BEGIN SUPPLIED MATERIAL

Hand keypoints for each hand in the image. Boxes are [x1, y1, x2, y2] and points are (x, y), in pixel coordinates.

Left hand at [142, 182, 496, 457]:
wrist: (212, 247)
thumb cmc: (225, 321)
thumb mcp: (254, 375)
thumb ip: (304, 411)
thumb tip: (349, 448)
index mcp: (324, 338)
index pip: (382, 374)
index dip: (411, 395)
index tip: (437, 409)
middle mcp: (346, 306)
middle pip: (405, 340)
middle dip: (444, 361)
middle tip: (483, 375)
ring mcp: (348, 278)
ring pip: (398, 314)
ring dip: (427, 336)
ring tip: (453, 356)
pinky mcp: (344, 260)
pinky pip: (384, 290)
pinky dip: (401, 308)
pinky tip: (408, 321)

END SUPPLIED MATERIAL

■ **PROBLEM DESCRIPTION**
What is needed is an exact copy of the entries from their first line down to the line with "pinky dip: (401, 308)", that line included, and nothing beyond it.

■ **COMPLETED TASK**
Hand keypoints for each hand in the image. Boxes are [x1, y1, x2, y2] and points are (x, y), in pixel coordinates.

Left hand at [142, 182, 496, 457]:
wrist: (212, 247)
thumb cmc: (225, 321)
thumb mcp: (254, 375)
thumb ip: (304, 411)
thumb tip: (349, 448)
index mcp: (324, 338)
index pip: (382, 374)
index dip: (411, 395)
index tip: (437, 409)
middle mcp: (346, 306)
middle pip: (405, 340)
middle dip: (444, 361)
middle tip: (483, 375)
ring mcp: (348, 278)
ring pip: (398, 314)
ring dip: (427, 336)
ring tip: (453, 356)
pinky mcp: (344, 260)
pinky pip: (384, 290)
pinky dip: (401, 308)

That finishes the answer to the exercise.